The other day, my daughter came to spend some time with us after a particularly grueling semester of college. “Mom,” she said to me. “I’m just letting you know, for the first few days I’m home, all I’m going to do is sleep, read, and watch Netflix.” And that is exactly what she did. She recharged her batteries before undertaking an equally busy summer schedule, and I so admired her for it.

I have a hard time giving myself permission to “do nothing.” Now, if I’m on vacation, that’s one thing. That’s allowed. But just to take a day off when I could be/should be working, that’s another thing altogether.

There are days I sit at my desk and accomplish very little because I’m burned out or tired, but I make myself sit there anyway. It’s silly. I get nothing productive done, but I feel guilty if I take a nap in the middle of the day or head outside to read a book. Most days, I don’t give myself permission to “turn off” until 10:00 at night. How crazy is that? 
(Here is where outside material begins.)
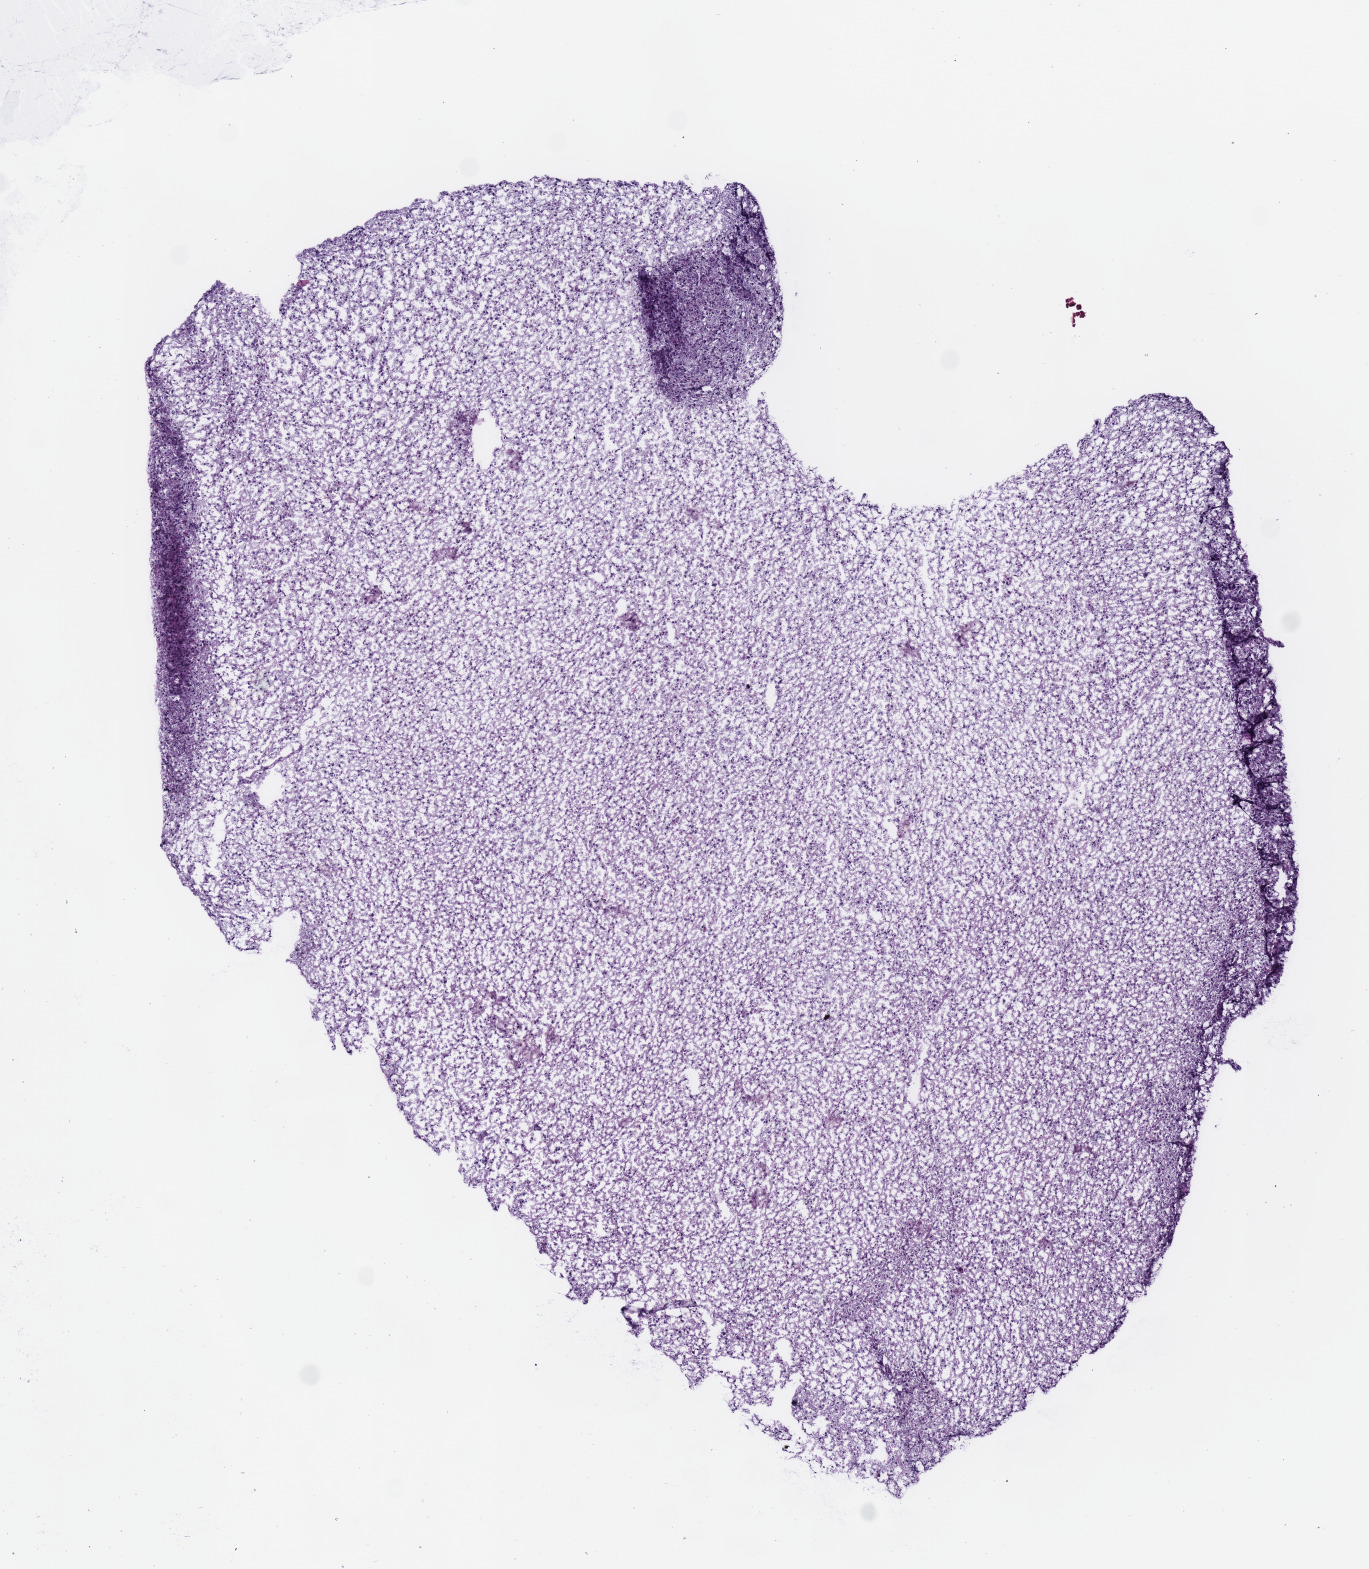
Hematoxylin and eosin (H&E) stained whole-slide image, shown as a low-resolution overview of the whole scanned area (about 5.4 x 6.2 mm, acquisition: 40x scan), frozen section from the top of the tissue portion, primary tumour sample from the brain. Female, age 37 years at initial diagnosis. Histologic grade: G2 (moderately differentiated). Slide review estimates, as recorded: tumour cells 100%, tumour nuclei 70%, normal cells 0%, stromal cells 0%, necrosis 0%.
Pathologic diagnosis: Mixed glioma. Laterality: left.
Maybe I have some sort of hang-up about how artists are viewed. I’m keenly aware that many people think artists are “loafers” who just sit around “playing at art” all day. Maybe I think I need to prove how professional I am by working the same hours my husband works in his corporate job. Maybe I worry that if I took an afternoon off to watch TV, it might become a habit.

Regardless of why I push myself so hard, the fact is, we all need a break sometimes. And maybe changing up the routine now and again frees the mind to think differently. Summer is approaching, so this would be a good time to see what happens if I give my imagination a little room to roam, if I give my mind a chance to unwind, if I give my body the opportunity to rest.

Sometimes, the child teaches the parent.